-- AUSGEWÄHLTER AUSZUG --
-------------------------

Wenn srilankische Flüchtlinge in ihre ursprüngliche Heimat abgeschoben werden, sind sie einer akuten Gefahr für Gesundheit und Leben ausgesetzt. Dabei spielt es keine Rolle, daß einige von ihnen nicht aus aktuellem Anlaß in Australien um Asyl bitten, sondern bereits seit bis zu fünf Jahren in indonesischen Flüchtlingslagern gelebt haben. Darüber berichteten australische Medien am Beispiel der tamilischen Flüchtlinge von der "Oceanic Viking". Wobei der Eindruck entsteht, als könnte das ein triftiger Grund sein, ihr Anliegen, Australien zu erreichen, a priori abschlägig zu bescheiden. [2]

In den letzten Monaten hat sich der Strom an Flüchtlingen aus Sri Lanka, aber auch aus Afghanistan und Irak, nach Australien verzehnfacht. [3] Ein sicheres Zeichen dafür, daß die Not in diesen Ländern wächst. Auf den Weihnachtsinseln ist das sogenannte Flüchtlingslager - Hochsicherheitsgefängnis wäre die treffendere Bezeichnung - überfüllt. Die australische Regierung hat im vergangenen Monat einen Ausbau des Lagers um 800 Betten auf die Kapazität von 2000 Betten angekündigt.

-------------------------

-- MATERIALAUSZÜGE --
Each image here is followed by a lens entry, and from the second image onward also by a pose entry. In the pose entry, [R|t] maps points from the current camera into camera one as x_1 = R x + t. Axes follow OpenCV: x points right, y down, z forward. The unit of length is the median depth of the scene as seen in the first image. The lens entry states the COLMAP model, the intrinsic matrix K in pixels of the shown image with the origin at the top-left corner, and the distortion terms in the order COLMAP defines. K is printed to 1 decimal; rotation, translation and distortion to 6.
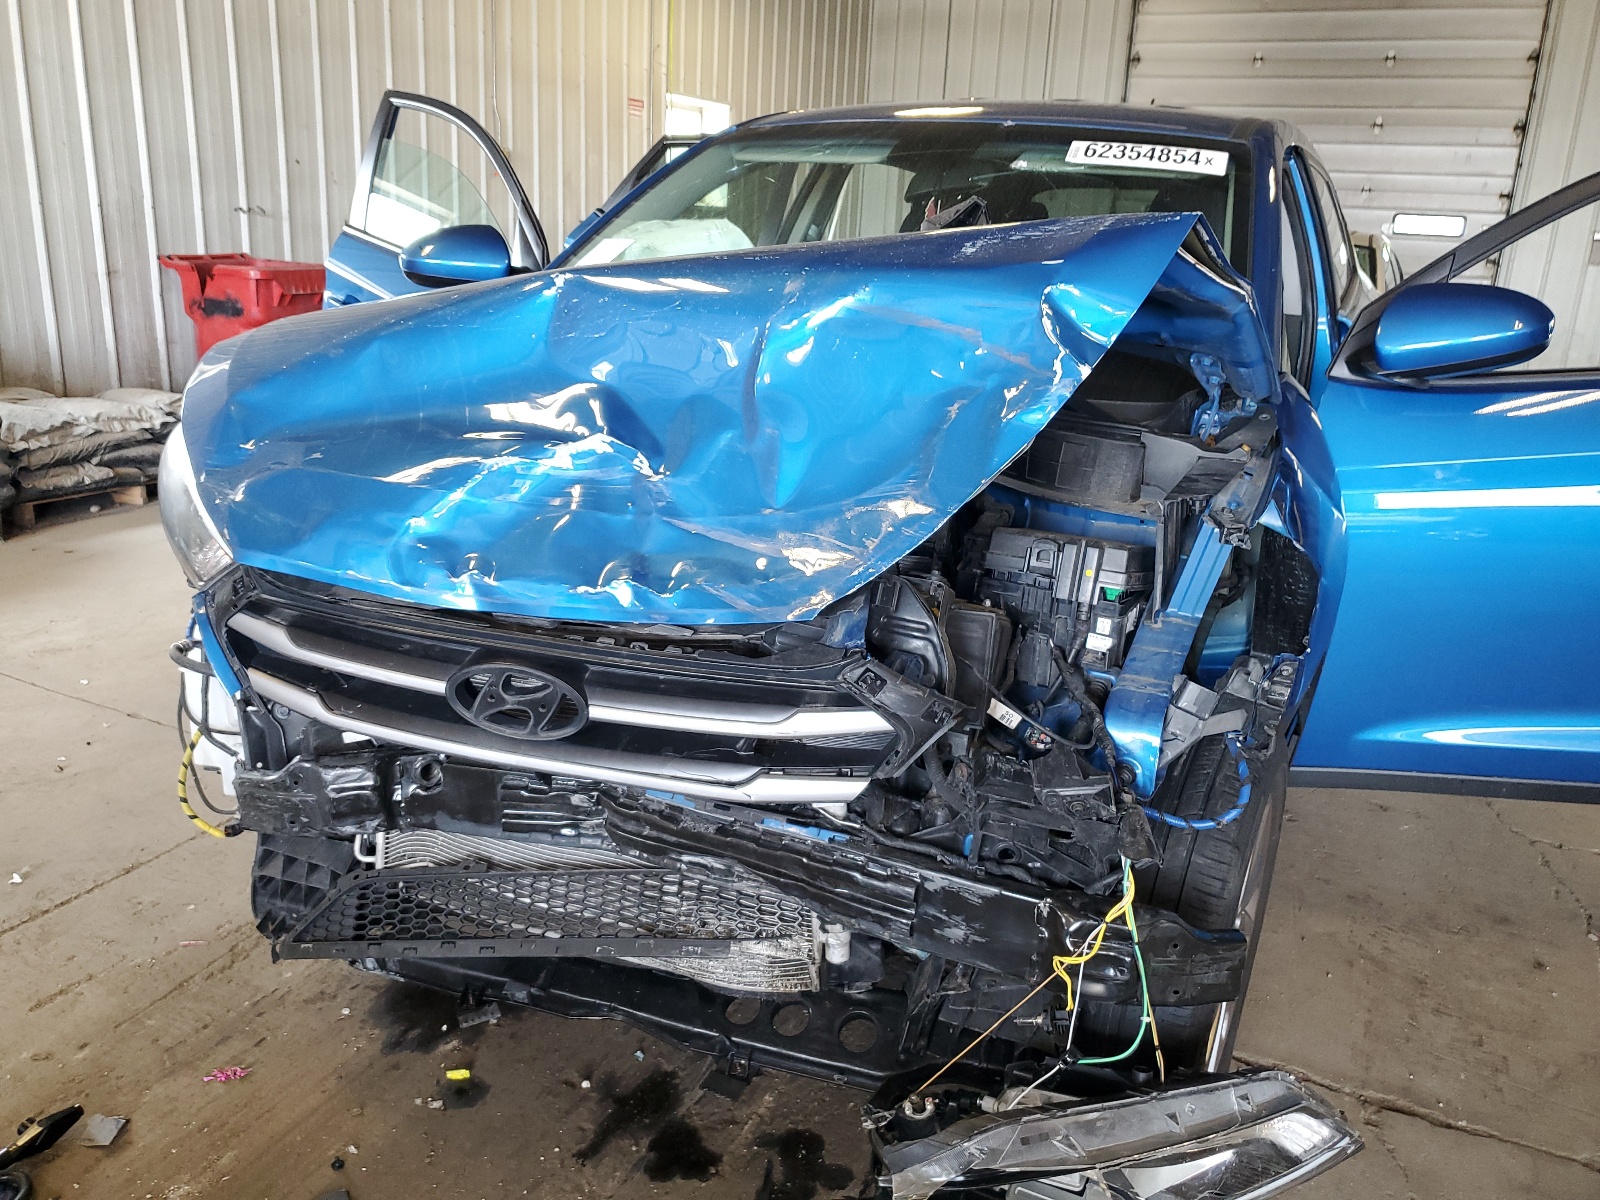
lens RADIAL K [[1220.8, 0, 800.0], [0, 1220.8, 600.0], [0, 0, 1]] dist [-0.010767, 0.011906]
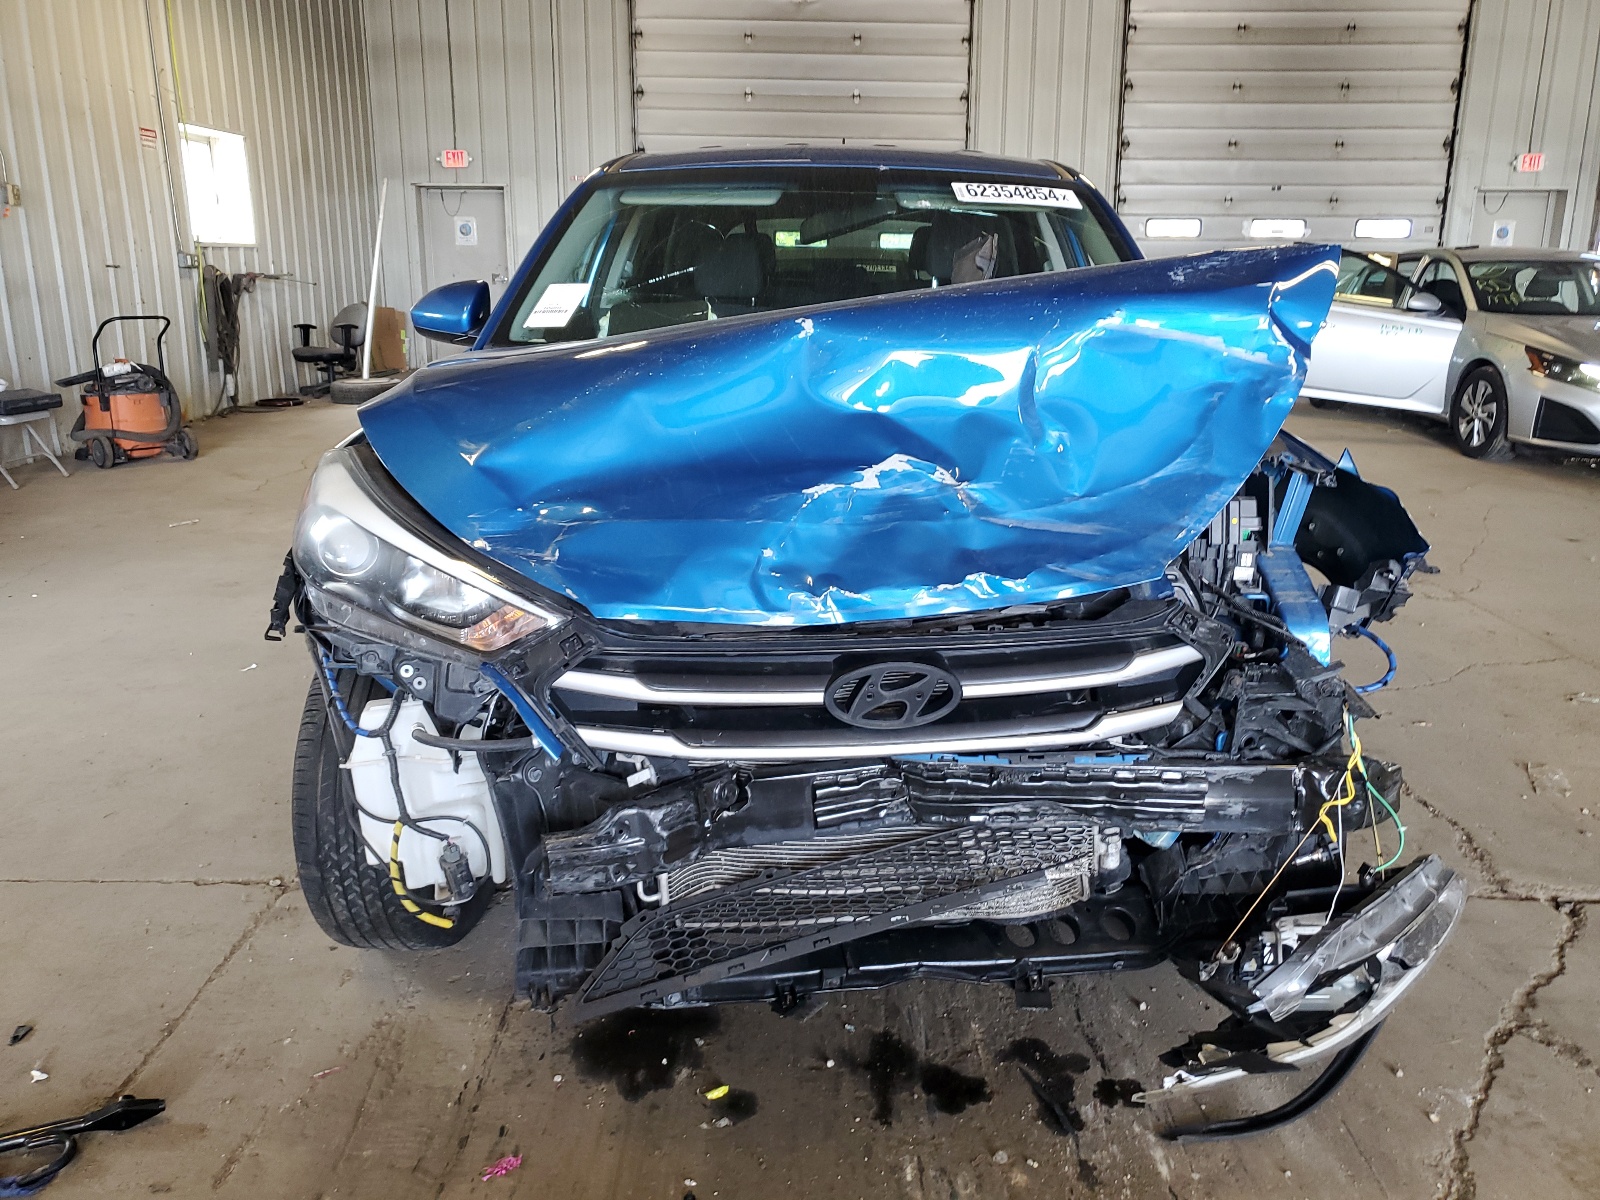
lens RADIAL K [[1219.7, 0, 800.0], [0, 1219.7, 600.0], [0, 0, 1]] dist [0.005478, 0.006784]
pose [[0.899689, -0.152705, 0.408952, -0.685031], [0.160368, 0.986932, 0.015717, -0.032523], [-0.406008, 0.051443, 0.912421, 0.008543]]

-------------------------

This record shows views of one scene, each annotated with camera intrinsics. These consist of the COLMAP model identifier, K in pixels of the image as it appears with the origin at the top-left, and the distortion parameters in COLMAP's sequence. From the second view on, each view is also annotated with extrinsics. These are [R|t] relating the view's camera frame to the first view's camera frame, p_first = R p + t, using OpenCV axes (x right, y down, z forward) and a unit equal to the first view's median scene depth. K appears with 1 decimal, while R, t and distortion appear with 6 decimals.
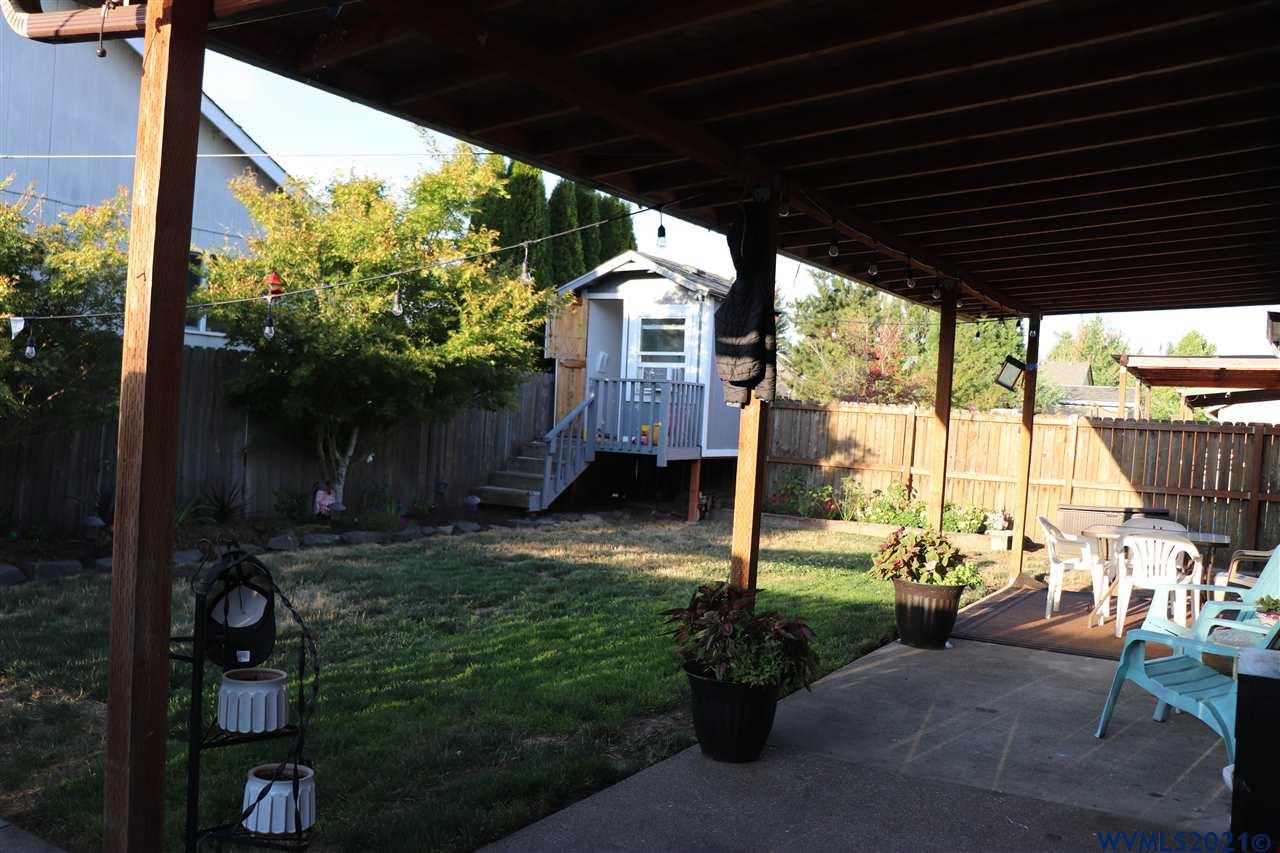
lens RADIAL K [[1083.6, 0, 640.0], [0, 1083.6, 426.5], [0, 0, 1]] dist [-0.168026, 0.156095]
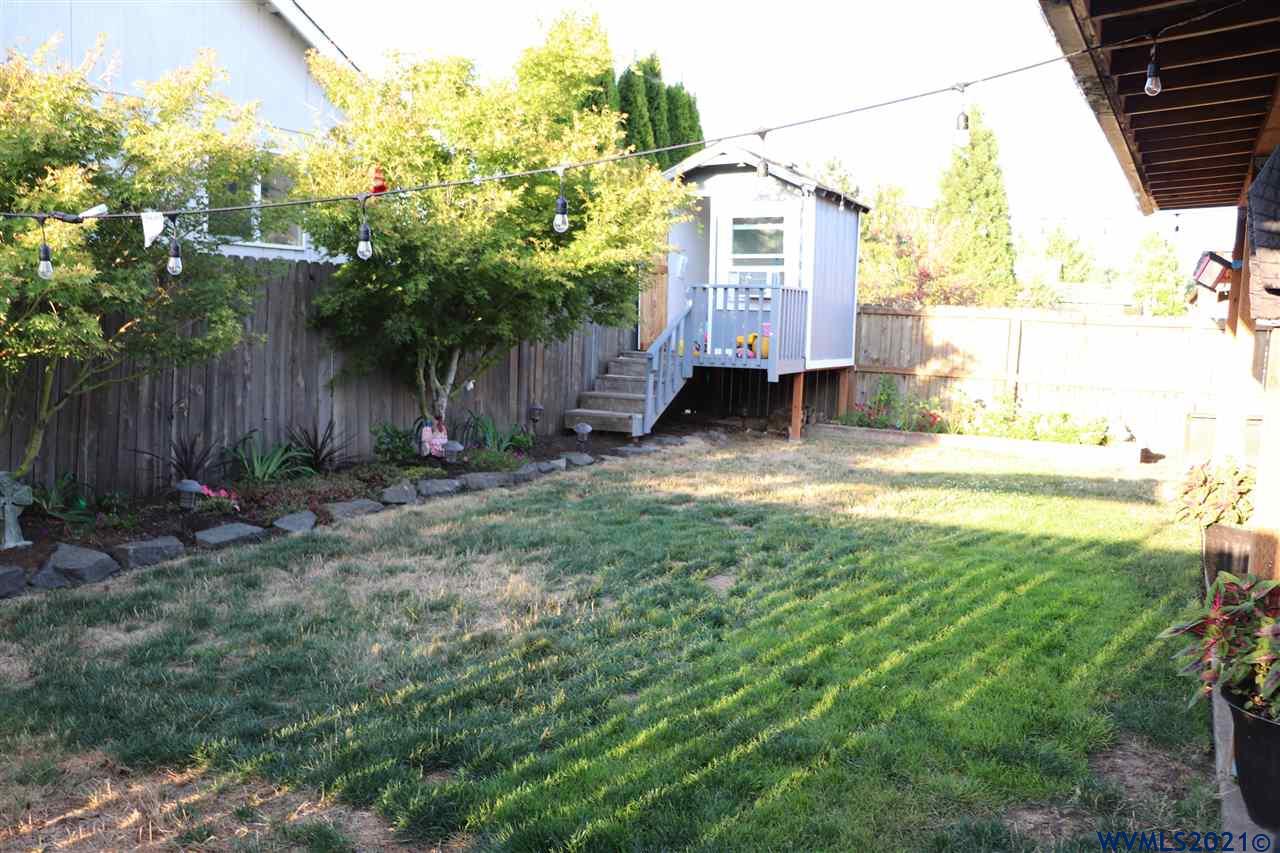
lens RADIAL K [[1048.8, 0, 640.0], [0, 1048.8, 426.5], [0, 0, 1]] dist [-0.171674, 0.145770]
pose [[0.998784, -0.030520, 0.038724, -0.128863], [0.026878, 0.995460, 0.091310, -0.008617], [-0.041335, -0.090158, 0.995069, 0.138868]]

-------------------------

-- AUFGABE --
Erkläre in ein bis drei Sätzen, was der Auszug aus der Verzehnfachung des Flüchtlingsstroms nach Australien schließt. Das Material hat mit dem Auszug nichts zu tun.

-- LÖSUNG --
Der Auszug sieht in der Verzehnfachung des Flüchtlingsstroms aus Sri Lanka, Afghanistan und Irak ein sicheres Zeichen dafür, dass die Not in diesen Ländern wächst.